Nick Bostrom: Superintelligenz
Suhrkamp, Berlin 2014
480 Seiten, 28 Euro
Unter dem Zepter der Maschinen
Die Tage der Menschheit als Krone der Schöpfung sind gezählt, glaubt der Oxforder Philosophieprofessor Nick Bostrom. Mit Unmengen an technischen Fakten und Computertheorie entwirft er in seinem Buch eine Horrorversion der Zukunft. Doch wichtige Fragen bleiben unbeantwortet.
Fußball spielende Roboter, automatische Staubsauger, Apples Sprachassistentin Siri – dass Maschinen menschliche Intelligenz simulieren, gehört längst zum Alltag. Auf den ersten Blick wirkt das auf viele wie harmlose Spielerei. Für den Oxforder Philosophieprofessor Nick Bostrom ist es jedoch weit mehr. Er sieht in den digitalen Arbeitserleichterungen Vorboten einer Entwicklung, an deren Ende die Auslöschung der Menschheit stehen könnte. Und zwar spätestens dann, wenn sich all die Errungenschaften der Künstlichen-Intelligenz-Forschung zu einem Puzzle zusammenfügen – zu einer Maschine, die über eine sogenannte Superintelligenz verfügt.
Dieses unberechenbare maschinelle Wesen, mutmaßt Bostrom, erblickt vielleicht schon in diesem Jahrhundert die Welt. Es verfügt über einen Intellekt, "der die menschliche kognitive Leistungsfähigkeit in nahezu allen Bereichen weit übersteigt" und damit selbständig agieren wird, ohne dass noch jemand Einfluss nehmen kann – so das Szenario des Wissenschaftlers. Wird dieser Roboter den Menschen "freundlich gesinnt" sein? Bostrom erklärt das zur Schlüsselfrage und mahnt zu Wachsamkeit: Das existenzielle Risiko einer feindlichen Übernahme durch die Maschinen zu reduzieren, sei die "größte und letzte Aufgabe der Menschheit."
Statt Erhellung produziert Bostrom vor allem Beklemmung
Mit seinem Buch will er dazu einen Beitrag leisten. Deshalb nimmt er zunächst allen Zweiflern den Wind aus den Segeln. Experten sind sich nämlich absolut uneins darüber, ob die Entstehung einer Superintelligenz überhaupt realistisch ist. Doch laut Bostrom sprechen die Zahlen dafür. Steigende Wachstumsraten führten dazu, dass die Wirtschaft im Jahr 2100 rund 34 Mal reicher sei als heute.

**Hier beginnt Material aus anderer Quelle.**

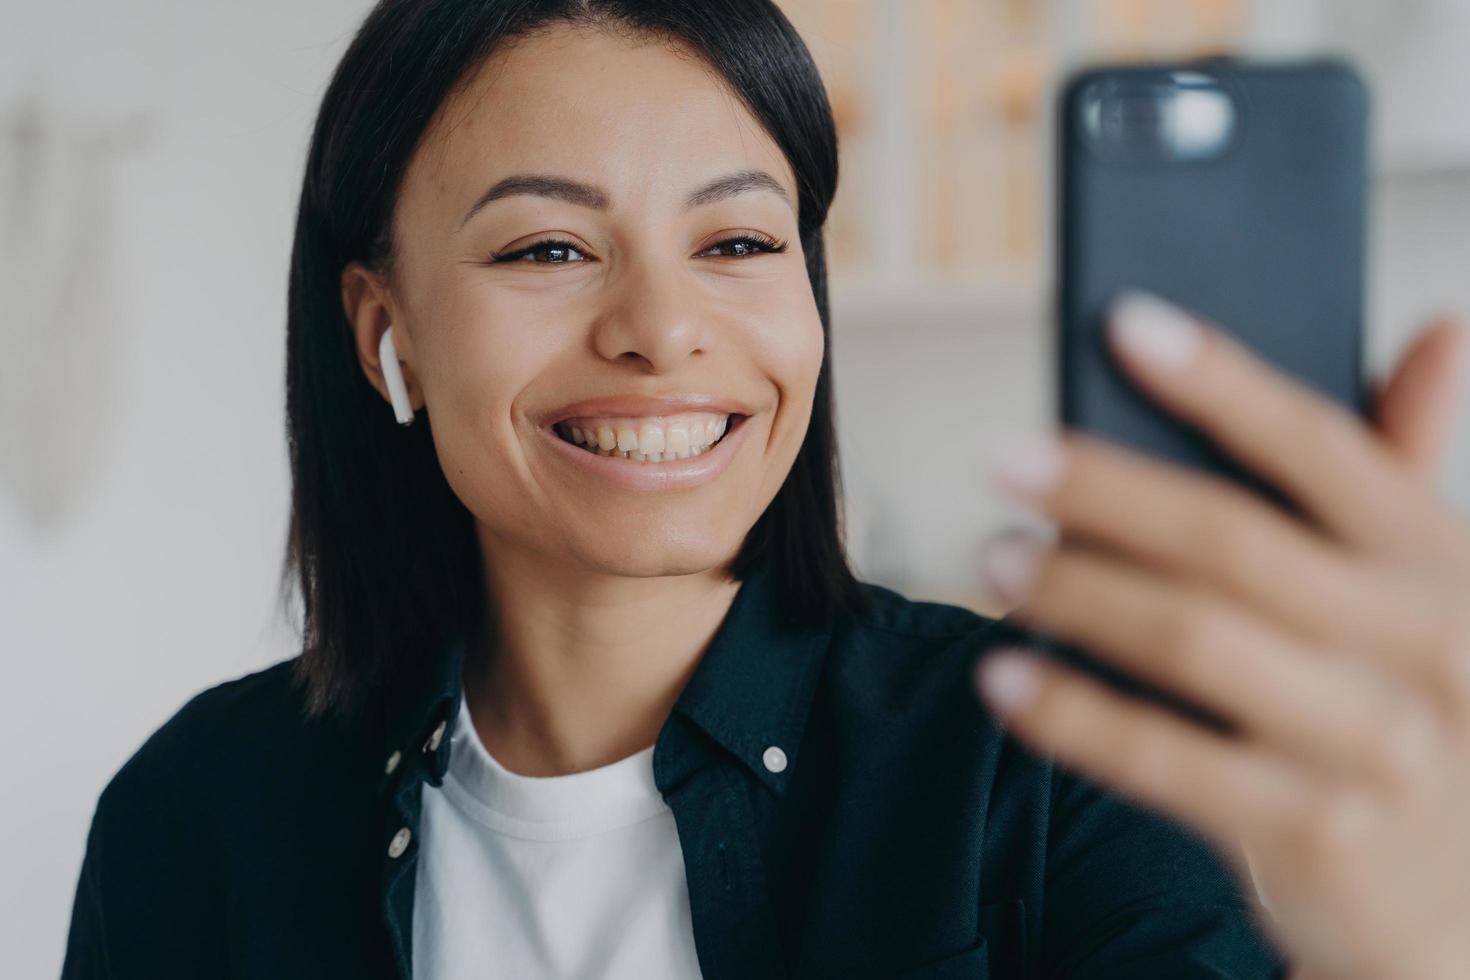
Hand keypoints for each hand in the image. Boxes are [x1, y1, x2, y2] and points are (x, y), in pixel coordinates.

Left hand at [972, 291, 1469, 979]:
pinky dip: (1070, 714)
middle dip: (1105, 490)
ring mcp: (1373, 749)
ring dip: (1076, 592)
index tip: (1125, 325)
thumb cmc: (1419, 712)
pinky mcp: (1313, 833)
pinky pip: (1161, 760)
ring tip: (995, 560)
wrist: (1462, 909)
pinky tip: (1003, 676)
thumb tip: (1441, 330)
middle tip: (1004, 458)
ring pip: (1191, 643)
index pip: (1326, 449)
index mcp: (1446, 564)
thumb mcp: (1437, 594)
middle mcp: (1423, 649)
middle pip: (1233, 542)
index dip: (1223, 382)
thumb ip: (1408, 470)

Damit sei die Aussicht auf eine Superintelligenz gegeben. Ausführlich skizziert er mögliche Wege dorthin. Schritt eins ist, überhaupt erst einmal Künstliche Intelligenz zu schaffen – zum Beispiel über klassische Problemlösungssoftware, durch Gehirn-Emulation oder durch Cyborgisierung, das heißt, indem man Computerchips in biologische Gehirne implantiert.

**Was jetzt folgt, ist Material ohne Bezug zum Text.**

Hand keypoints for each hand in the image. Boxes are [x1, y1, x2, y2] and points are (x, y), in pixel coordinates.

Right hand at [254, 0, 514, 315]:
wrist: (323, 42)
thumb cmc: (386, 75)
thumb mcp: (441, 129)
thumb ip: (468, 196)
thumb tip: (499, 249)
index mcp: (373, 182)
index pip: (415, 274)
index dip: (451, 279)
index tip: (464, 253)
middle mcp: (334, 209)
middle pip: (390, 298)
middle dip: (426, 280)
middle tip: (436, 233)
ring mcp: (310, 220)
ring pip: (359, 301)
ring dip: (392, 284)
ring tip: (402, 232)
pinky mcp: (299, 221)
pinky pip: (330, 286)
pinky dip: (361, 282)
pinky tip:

Schon hier stellt sich das Gefühl ein, man befände sich mitten im Horrorkabinett. Das Problem: Man wird mit so vielen technischen Details überschüttet, dass man kaum folgen kann. Statt Erhellung produziert Bostrom deshalb vor allem Beklemmung. Sein Vorhaben, aufzuklären geht damit völlig nach hinten los. Das ändert sich leider auch nicht, wenn er zum eigentlichen Kern seines Buches kommt, dem Szenario einer Machtübernahme durch die Superintelligenz. Dorthin sei es nur einer weiterer kleiner Schritt, denn die künstlichen Intelligenz-Gestalten könnten sich nun ganz ohne menschliche Hilfe permanent selbst optimieren. Werden sie schleichend das Zepter an sich ziehen? Verdrängen sie den biologischen Mensch in die Nische?
Antworten darauf hat auch Bostrom nicht – so sein Fazit, aufgeblasen mit mathematischen Formeln und Computertheorie. Das ist schade, denn das Thema ist zu wichtig, als dass man es einer spekulativen Polemik überlässt sollte.